Kalın: 'Bu sistemin temelinde millete güven var'
Cumhurbaşkanlığı basın sözcüsü İbrahim Kalın, tasarlanan sistemin temelinde millete güven olduğunu ifade etti.
Cumhurbaşkanlığı sözcüsü Kalın, açıklamalarında şunlara yer verdi: "Cumhurbaşkanın cumhurbaşkanlığı kararname çıkarma yetkisi var; ama daha önce de ifade edildiği gibi, bu 18 maddede de açıkça yazıldığı gibi bunlar Meclisin, yani yasamanın çıkartacağı kanunlarla çelişemez, öyle bir durum söz konusu olduğunda Meclisin çıkarttığı kanunlar esastır, Meclisin kanun çıkarttığı konularda cumhurbaşkanlığı zaten kararname çıkartmaz, sadece yürütmeyle ilgili konularda ihtiyaca binaen kararname çıkartır ki bu zaten aslında şu andaki mevcut Başbakanlık sistemi içerisinde de Başbakanlığın uhdesinde olan bir yetkidir.
Bu fesih meselesi de bildiğiniz gibi yine çok sıkça gündeme getiriliyor, ‘Cumhurbaşkanı kafasına estiği zaman keyfi olarak Meclisi feshedebilir.' deniyor.

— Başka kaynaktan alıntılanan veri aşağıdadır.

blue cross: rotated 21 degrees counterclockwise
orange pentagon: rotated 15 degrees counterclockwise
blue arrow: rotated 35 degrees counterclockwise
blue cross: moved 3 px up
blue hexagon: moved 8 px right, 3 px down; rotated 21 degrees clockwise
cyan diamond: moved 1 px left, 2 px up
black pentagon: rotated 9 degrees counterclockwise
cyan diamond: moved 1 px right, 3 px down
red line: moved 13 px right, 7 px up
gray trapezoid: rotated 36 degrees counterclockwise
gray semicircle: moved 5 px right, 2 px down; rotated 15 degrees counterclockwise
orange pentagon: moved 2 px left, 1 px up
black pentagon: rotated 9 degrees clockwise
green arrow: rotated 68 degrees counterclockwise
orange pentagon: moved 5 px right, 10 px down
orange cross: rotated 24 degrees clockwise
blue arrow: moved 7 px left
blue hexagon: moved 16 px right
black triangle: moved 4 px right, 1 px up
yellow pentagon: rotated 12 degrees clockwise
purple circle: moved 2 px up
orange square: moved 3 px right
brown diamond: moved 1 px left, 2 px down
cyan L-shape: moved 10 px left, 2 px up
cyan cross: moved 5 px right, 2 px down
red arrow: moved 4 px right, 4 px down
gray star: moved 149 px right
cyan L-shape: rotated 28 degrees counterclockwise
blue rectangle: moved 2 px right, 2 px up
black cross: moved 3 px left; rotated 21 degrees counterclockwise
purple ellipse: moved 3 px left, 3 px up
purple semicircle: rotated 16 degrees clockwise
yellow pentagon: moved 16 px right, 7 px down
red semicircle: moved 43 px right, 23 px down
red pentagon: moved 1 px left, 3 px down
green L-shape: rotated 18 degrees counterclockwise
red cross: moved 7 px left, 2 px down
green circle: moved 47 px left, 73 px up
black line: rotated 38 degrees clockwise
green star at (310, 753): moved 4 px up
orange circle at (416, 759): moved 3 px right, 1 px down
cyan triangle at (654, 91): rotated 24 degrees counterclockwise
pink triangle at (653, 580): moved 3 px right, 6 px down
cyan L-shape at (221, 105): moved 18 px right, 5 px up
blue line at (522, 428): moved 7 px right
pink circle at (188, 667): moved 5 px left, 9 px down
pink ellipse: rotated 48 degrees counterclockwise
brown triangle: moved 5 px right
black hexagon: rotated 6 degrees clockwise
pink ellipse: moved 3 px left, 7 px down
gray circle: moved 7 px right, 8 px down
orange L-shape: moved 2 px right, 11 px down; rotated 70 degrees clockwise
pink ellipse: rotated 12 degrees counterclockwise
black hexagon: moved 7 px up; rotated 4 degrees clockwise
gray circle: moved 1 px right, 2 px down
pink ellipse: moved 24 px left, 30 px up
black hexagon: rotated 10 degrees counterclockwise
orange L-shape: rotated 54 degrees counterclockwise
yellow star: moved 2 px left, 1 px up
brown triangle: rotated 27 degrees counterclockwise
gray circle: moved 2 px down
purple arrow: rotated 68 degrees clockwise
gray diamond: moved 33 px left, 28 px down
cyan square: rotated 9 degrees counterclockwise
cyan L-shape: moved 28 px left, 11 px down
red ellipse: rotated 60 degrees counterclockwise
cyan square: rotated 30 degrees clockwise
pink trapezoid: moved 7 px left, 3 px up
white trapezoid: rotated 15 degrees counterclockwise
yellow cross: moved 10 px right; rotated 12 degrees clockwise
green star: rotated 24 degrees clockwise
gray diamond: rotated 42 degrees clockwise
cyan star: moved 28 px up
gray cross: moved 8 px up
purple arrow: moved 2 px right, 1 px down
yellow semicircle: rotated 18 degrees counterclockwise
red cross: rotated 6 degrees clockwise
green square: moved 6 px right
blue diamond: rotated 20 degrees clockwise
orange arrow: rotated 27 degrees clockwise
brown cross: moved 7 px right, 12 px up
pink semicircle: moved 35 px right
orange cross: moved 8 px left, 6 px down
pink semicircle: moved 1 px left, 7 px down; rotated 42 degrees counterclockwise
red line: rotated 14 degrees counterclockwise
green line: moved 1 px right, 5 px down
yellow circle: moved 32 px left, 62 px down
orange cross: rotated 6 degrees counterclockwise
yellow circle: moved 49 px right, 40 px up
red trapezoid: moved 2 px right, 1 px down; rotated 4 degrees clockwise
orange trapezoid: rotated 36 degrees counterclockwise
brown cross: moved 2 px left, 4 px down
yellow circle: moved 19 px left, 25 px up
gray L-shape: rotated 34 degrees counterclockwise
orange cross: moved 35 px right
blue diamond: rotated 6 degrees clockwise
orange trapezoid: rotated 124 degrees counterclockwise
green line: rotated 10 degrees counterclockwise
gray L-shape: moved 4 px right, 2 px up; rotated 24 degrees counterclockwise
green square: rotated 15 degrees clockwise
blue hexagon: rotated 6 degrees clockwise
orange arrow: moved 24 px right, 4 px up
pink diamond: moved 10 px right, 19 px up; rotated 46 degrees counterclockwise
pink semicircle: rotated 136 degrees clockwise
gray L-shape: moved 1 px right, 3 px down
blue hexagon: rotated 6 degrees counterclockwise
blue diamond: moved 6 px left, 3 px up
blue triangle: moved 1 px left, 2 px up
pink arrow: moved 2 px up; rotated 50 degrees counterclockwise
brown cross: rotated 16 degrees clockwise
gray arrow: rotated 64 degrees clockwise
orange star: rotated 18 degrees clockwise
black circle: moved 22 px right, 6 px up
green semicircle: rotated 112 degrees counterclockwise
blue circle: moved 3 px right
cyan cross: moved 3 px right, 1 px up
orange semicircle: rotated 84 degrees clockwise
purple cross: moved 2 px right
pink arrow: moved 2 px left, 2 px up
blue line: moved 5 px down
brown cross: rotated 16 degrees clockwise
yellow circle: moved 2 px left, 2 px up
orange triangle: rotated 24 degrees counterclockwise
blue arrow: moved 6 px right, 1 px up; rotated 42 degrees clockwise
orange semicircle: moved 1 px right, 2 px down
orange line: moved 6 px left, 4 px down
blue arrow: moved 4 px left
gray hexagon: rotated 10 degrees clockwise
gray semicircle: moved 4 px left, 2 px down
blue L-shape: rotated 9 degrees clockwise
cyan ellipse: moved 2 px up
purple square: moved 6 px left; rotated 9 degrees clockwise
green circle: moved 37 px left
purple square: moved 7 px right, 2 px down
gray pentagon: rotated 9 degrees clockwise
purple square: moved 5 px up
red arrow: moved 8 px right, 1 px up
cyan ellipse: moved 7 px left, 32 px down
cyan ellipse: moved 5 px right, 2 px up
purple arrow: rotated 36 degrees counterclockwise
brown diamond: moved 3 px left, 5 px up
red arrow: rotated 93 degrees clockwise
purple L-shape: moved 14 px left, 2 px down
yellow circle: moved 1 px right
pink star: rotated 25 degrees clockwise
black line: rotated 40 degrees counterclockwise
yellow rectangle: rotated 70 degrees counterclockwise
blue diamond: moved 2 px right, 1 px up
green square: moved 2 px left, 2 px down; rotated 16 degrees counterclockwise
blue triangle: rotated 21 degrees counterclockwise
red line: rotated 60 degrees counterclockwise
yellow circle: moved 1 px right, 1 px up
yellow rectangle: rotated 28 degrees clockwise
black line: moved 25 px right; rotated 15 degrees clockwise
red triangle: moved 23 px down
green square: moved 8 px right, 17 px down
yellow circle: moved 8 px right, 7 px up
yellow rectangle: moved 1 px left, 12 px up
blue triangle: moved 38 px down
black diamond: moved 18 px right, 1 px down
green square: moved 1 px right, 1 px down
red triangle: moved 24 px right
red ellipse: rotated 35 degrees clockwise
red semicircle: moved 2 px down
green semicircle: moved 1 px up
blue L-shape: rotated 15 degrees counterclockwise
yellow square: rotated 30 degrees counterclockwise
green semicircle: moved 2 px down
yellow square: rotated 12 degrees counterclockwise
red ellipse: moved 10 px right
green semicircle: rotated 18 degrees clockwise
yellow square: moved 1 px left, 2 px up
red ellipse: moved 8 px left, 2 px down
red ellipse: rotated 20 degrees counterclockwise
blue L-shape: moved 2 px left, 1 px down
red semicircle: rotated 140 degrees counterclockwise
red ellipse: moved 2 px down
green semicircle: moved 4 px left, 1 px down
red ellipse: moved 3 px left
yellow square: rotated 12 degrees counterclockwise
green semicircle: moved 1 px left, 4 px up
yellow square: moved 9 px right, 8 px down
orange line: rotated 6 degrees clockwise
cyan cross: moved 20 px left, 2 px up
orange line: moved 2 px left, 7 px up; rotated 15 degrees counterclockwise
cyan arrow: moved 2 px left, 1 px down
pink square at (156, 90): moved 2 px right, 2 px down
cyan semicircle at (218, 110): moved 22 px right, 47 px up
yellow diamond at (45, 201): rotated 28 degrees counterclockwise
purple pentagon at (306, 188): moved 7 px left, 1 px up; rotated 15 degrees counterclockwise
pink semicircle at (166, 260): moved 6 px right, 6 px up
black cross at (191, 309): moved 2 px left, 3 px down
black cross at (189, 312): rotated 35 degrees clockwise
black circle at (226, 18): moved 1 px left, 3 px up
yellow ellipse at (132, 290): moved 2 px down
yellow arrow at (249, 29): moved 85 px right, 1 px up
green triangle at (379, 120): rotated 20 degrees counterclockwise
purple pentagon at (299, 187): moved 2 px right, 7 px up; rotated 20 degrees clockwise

Böyle bir şey söz konusu değil, tam tersine burada bir Meclisi feshetme durumu söz konusu olduğunda cumhurbaşkanı da seçime gitmek zorunda. Yani iki durumda da, Meclis kaynaklı ya da cumhurbaşkanlığı kaynaklı ciddi bir derin ihtilaf ve kriz söz konusu olduğunda, bunu çözmek için sistem yine millete gitmeyi öngörüyor. Yani aslında bu sistemin temelinde millete güven var, gensoru, güvenoyu mekanizmaların hepsi de bizzat millete giderek devreye sokulmuş oluyor burada.
“YÖNETİMDE ÇİFT BAŞLILIK VE VESAYETİN ÖNÜ KESİLECEK”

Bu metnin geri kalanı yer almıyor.